Pasteurization is a process whereby the bacterial load is greatly lowered through destroying microorganisms, pathogens and their spores. Pasteurization can be carried out on all objects. Then, according to the qualities of the object the most suitable type of pasteurization is chosen so as to obtain a result without altering or destroying the object. Usually you have pasteurization when you significantly lower the bacterial load. Physical means are heat pasteurization, ultraviolet pasteurization, or ionizing radiation. Steam pasteurization is the most used. It is performed in special autoclaves for pasteurization, usually equipped with external heating/cooling sleeves which helps to maintain the conditions of saturated vapor and prevents vapor condensation. Sometimes in the last part of the cycle refrigerated water is circulated along the sleeve in order to enhance cooling.
Steam pasteurization consists in creating a high vacuum first and then a pre-vacuum phase takes place where, to give initial energy to the material, quick injections of steam are immediately followed by voids. This phase allows to heat the material avoiding the condensation of vapor on it as much as possible. The pasteurization temperature most suitable for the material to be processed is then reached and maintained for a time called pasteurization time.

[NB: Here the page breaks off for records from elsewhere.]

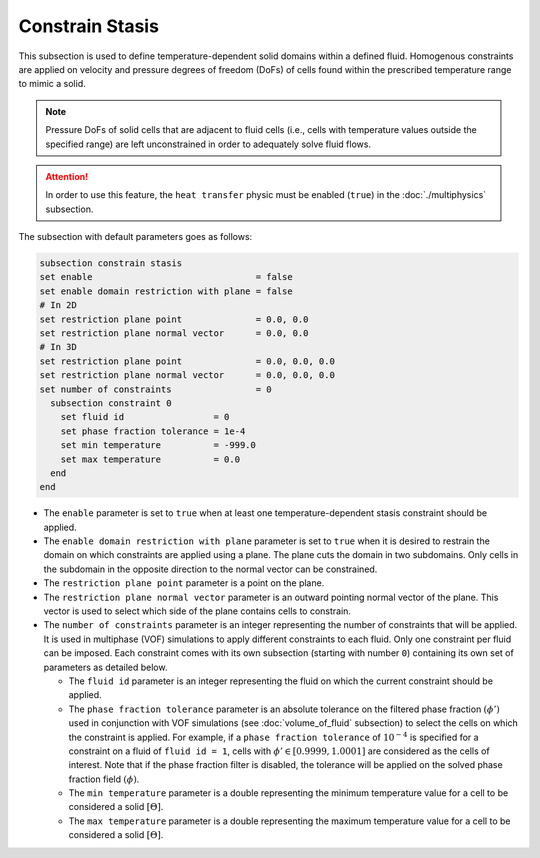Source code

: =================
Constrain Stasis
=================

This subsection is used to define temperature-dependent solid domains within a defined fluid.
Homogenous constraints are applied on velocity and pressure degrees of freedom (DoFs) of cells found within the prescribed temperature range to mimic a solid.

.. note::
  Pressure DoFs of solid cells that are adjacent to fluid cells (i.e., cells with temperature values outside the specified range) are left unconstrained in order to adequately solve fluid flows.

.. attention::
    In order to use this feature, the ``heat transfer`` physic must be enabled (``true``) in the :doc:`./multiphysics` subsection.

The subsection with default parameters goes as follows:

.. code-block:: text

    subsection constrain stasis
    set enable                               = false
    set enable domain restriction with plane = false
    # In 2D
    set restriction plane point              = 0.0, 0.0
    set restriction plane normal vector      = 0.0, 0.0
    # In 3D
    set restriction plane point              = 0.0, 0.0, 0.0
    set restriction plane normal vector      = 0.0, 0.0, 0.0
    set number of constraints                = 0
      subsection constraint 0
        set fluid id                 = 0
        set phase fraction tolerance = 1e-4
        set min temperature          = -999.0
        set max temperature          = 0.0
      end
    end

* The ``enable`` parameter is set to ``true`` when at least one temperature-dependent stasis constraint should be applied.

* The ``enable domain restriction with plane`` parameter is set to ``true`` when it is desired to restrain the domain on which constraints are applied using a plane. The plane cuts the domain in two subdomains. Only cells in the subdomain in the opposite direction to the normal vector can be constrained.

* The ``restriction plane point`` parameter is a point on the plane.

* The ``restriction plane normal vector`` parameter is an outward pointing normal vector of the plane. This vector is used to select which side of the plane contains cells to constrain.

* The ``number of constraints`` parameter is an integer representing the number of constraints that will be applied. It is used in multiphase (VOF) simulations to apply different constraints to each fluid. Only one constraint per fluid can be imposed. Each constraint comes with its own subsection (starting with number ``0``) containing its own set of parameters as detailed below.

  * The ``fluid id`` parameter is an integer representing the fluid on which the current constraint should be applied.

  * The ``phase fraction tolerance`` parameter is an absolute tolerance on the filtered phase fraction :math:`(\phi')` used in conjunction with VOF simulations (see :doc:`volume_of_fluid` subsection) to select the cells on which the constraint is applied. For example, if a ``phase fraction tolerance`` of :math:`10^{-4}` is specified for a constraint on a fluid of ``fluid id = 1``, cells with :math:`\phi' \in [0.9999,1.0001]` are considered as the cells of interest. Note that if the phase fraction filter is disabled, the tolerance will be applied on the solved phase fraction field :math:`(\phi)`.

  * The ``min temperature`` parameter is a double representing the minimum temperature value for a cell to be considered a solid :math:`[\Theta]`.

  * The ``max temperature`` parameter is a double representing the maximum temperature value for a cell to be considered a solid :math:`[\Theta]`.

All the steam injection phases are controlled by the plant management system in order to have a constantly controlled steam temperature and pressure ratio so as to have a saturated steam condition, which is optimal for pasteurization.
At the end of the sterilization time, the positive pressure is vented and a final vacuum is obtained, which varies according to the material and the most optimal final conditions with the aim of drying and possibly cooling the material.